> Problem
Reproduce the lines below verbatim, beginning with the line containing "Écoles de commerce" and continuing through the line containing "8 MIN. DE LEC", both included.

[Records supplied Boundary: Start]

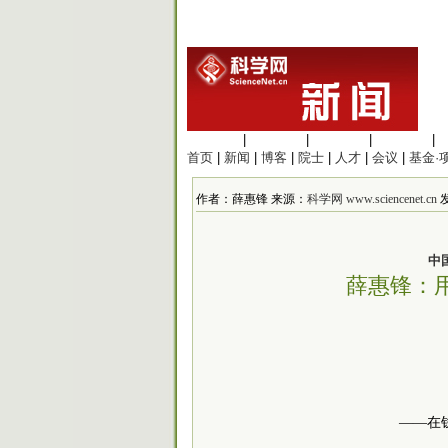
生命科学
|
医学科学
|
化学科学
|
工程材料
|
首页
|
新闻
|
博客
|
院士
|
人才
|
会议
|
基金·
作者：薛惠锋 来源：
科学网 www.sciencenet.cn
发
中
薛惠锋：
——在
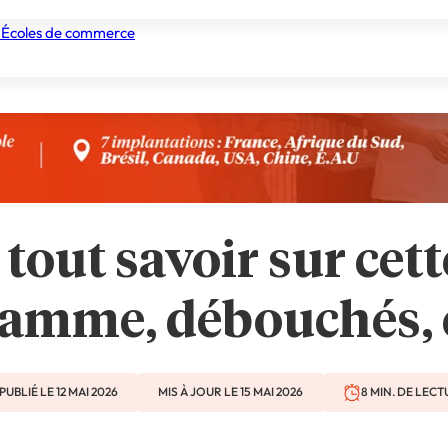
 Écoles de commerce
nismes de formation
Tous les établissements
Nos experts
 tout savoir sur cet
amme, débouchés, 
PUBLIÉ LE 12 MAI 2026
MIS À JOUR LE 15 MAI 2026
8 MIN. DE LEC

[Records supplied Boundary: End]
[Records supplied Boundary: Start]

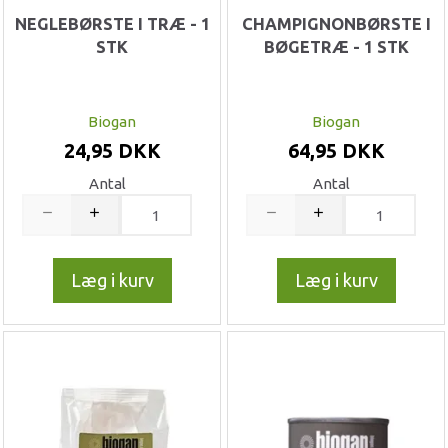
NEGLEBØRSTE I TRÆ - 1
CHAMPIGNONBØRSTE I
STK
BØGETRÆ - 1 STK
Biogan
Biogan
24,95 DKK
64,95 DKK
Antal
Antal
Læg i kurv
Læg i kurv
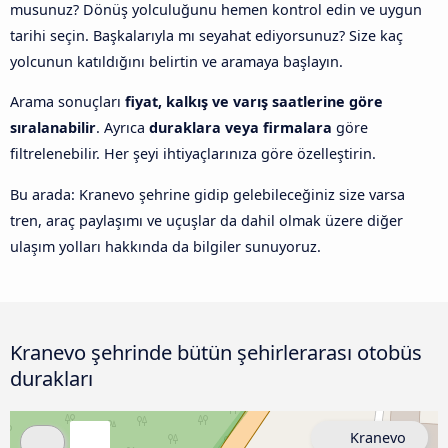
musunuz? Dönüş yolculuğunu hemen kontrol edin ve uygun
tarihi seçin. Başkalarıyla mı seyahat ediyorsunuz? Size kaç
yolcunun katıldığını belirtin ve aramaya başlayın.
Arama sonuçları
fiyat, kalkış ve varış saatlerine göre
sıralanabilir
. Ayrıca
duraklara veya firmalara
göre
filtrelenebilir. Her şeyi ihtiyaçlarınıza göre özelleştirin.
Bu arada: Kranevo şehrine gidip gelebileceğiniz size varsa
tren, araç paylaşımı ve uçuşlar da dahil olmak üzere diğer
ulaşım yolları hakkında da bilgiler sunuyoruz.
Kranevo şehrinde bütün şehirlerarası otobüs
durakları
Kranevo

[Records supplied Boundary: End]

> Solution for this task
 Écoles de commerce
nismes de formation
Tous les établissements
Nos experts
 tout savoir sur cet
amme, débouchés, 
PUBLIÉ LE 12 MAI 2026
MIS À JOUR LE 15 MAI 2026
8 MIN. DE LEC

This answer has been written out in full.